Key Architectural Decisions

  • Server Components by default — Most pages are server-rendered. Client components ("use client") are used only for interactive elements (forms, modals, real-time updates) and pushed to leaf components.
  • Supabase over custom auth — Supabase provides auth, database, and RLS in one package. Eliminates the need for a separate auth service and custom session management.
  • pg_cron over external scheduler— Using PostgreSQL's built-in cron eliminates the need for a separate job scheduler service. The cron job runs inside Supabase and calls the application via HTTP.
  • Multi-engine scanning — axe-core provides the zero-false-positive baseline, HTML_CodeSniffer adds coverage breadth, and APCA adds forward-looking WCAG 3.0 contrast analysis. Results are deduplicated to avoid double-counting.
  • AI as enhancement, not dependency — The scanning pipeline works without the Anthropic API key. AI features (fix suggestions, VPAT summaries) are generated asynchronously after scan results are stored.
  • Paddle for payments — As a Merchant of Record, Paddle handles tax collection and remittance globally, simplifying compliance for a solo developer operating from Ukraine.

Performance Considerations

  • Scan parallelism — Pages within a scan are scanned sequentially to avoid overwhelming target servers.

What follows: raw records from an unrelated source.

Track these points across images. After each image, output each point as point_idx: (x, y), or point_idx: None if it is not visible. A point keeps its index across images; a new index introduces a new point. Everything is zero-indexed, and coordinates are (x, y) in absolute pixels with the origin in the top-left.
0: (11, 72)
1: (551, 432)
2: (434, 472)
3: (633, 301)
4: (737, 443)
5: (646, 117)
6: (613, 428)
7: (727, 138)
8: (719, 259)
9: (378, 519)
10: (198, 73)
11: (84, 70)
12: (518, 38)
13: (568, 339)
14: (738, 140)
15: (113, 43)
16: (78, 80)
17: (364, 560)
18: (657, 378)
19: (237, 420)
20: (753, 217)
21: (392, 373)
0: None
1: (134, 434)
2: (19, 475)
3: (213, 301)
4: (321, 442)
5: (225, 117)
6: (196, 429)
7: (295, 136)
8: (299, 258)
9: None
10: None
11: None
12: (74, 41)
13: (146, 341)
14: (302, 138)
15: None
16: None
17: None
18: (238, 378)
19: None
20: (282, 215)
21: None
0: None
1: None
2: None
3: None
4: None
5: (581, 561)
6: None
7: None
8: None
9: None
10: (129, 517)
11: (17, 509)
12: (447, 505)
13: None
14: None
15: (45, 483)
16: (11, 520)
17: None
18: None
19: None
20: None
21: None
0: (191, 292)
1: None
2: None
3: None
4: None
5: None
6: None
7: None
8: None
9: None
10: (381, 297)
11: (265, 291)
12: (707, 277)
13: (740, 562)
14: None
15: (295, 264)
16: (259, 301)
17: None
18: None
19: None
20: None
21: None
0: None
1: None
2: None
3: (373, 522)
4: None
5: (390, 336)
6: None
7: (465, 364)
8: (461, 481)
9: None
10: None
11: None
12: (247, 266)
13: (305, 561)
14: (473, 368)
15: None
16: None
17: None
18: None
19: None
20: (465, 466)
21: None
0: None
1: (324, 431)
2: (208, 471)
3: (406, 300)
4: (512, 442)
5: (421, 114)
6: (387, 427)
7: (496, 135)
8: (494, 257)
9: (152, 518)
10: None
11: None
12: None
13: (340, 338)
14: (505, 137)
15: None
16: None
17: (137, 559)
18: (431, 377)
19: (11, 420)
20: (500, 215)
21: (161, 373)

Multiple scans for different sites can run in parallel.
  • Staggered scheduling — When pg_cron triggers scans for multiple sites, jobs are queued with 30-second intervals to spread load.
  • Cursor-based pagination — All list endpoints use cursor-based pagination (never OFFSET) for consistent performance regardless of dataset size.
  • Score caching — The latest score is cached on the sites table to avoid recalculation on every dashboard load.